Previous Work: Extracting Event Attributes from Unstructured Textual Data for Persistent Situational Awareness

In this collaborative project with Decisive Analytics Corporation (DAC), FrameNet researchers are developing semantic frames for representing the attributes of complex events, which permit more fine-grained analysis than other event recognition frameworks. The researchers are developing event recognition methods focused on organizations and how they plan and carry out actions. These methods are broadly applicable to actions planned and carried out by all types of organizations, such as corporations, government agencies, military units, and insurgent groups. 

Previous Work: Preserving Unwritten Languages

In this project, researchers at ICSI are collaborating with Notre Dame to preserve unwritten languages in danger of disappearing. They are recording speech in a variety of genres and styles using mobile technologies. To enable productive linguistic and language-technology research in the future, they are adding respeaking, in which native speakers listen and repeat each phrase slowly and carefully, as well as oral translation, in which bilingual speakers of the language translate the recordings phrase by phrase into a widely used language such as English.

Previous Work: MetaNet: A Multilingual Metaphor Repository

Researchers from ICSI, UC San Diego, University of Southern California, and UC Merced are building a system capable of understanding metaphors used in American English, Iranian Persian, Russian as spoken in Russia, and Mexican Spanish. The team includes computer scientists, linguists, psychologists, and cognitive scientists.

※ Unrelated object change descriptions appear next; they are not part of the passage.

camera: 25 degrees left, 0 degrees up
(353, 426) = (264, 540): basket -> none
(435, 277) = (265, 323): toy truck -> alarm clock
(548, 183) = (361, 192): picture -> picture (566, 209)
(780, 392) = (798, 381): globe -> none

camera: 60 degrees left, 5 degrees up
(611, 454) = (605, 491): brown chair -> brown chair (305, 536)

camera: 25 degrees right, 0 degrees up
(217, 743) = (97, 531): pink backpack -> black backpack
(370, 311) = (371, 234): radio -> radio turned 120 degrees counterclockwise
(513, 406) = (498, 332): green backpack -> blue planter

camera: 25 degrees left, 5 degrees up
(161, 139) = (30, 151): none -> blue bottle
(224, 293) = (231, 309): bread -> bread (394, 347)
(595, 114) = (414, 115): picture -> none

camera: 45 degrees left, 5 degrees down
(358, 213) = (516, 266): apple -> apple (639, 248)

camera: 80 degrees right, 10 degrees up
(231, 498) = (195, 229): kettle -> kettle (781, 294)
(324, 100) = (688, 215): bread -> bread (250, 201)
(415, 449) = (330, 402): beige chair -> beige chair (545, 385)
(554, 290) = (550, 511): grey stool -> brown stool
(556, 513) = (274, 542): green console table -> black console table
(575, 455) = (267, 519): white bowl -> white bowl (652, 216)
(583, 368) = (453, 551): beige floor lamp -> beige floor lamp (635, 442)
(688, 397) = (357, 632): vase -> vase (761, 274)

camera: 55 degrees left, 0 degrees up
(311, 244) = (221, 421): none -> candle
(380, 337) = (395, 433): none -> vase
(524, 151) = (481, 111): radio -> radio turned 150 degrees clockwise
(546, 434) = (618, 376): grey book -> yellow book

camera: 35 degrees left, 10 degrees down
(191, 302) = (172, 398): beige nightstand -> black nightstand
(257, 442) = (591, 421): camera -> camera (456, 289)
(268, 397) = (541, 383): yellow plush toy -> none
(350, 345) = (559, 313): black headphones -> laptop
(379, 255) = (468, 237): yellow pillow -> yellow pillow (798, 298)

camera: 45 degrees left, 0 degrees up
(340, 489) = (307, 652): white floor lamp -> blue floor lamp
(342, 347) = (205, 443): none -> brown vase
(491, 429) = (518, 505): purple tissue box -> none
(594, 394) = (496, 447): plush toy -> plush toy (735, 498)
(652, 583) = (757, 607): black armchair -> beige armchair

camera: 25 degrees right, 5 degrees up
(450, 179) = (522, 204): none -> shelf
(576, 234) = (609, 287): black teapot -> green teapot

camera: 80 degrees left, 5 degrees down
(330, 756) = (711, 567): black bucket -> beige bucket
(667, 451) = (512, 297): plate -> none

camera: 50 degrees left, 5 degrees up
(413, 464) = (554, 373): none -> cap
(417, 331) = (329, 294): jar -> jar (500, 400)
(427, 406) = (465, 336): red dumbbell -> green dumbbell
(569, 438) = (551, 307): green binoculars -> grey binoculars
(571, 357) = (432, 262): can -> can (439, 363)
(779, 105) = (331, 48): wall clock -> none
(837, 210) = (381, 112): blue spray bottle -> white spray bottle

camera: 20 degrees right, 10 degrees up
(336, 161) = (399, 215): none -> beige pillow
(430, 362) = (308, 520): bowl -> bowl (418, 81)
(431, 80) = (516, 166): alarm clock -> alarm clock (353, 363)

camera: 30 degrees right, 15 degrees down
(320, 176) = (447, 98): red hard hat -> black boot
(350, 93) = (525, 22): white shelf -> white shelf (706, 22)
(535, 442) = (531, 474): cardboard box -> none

Previous Work: California Connects

California Connects is a state-level program administered by the Foundation for California Community Colleges that seeks to advance digital opportunity for underserved communities by promoting and enabling digital competency. Among other services, the program provides laptops to community college students, who in return teach people in their communities how to use computers and the Internet. The program also provides free classes in low-income Central Valley communities. The California Connects team at ICSI provides research support for the initiative, evaluating the program's structure and effectiveness in the context of its target population and making recommendations for its future.

Previous Work: BFOIT

BFOIT (the Berkeley Foundation for Opportunities in Information Technology) supports historically underrepresented ethnic minorities and women in their desire to become leaders in the fields of computer science, engineering, and information technology. The intent is to provide youth with knowledge, resources, practical programming skills, and guidance in their pursuit of higher education and production of technology. For more information, visit the BFOIT Web site.

Previous Work: Color, Language, and Thought

In 1978 The World Color Survey (WCS) collected color naming data in 110 unwritten languages from around the world. The ICSI WCS staff (Paul Kay and Richard Cook of ICSI, Terry Regier of University of Chicago) put these data into a single database, available to the scientific community. Several outside laboratories have already used this database for studies.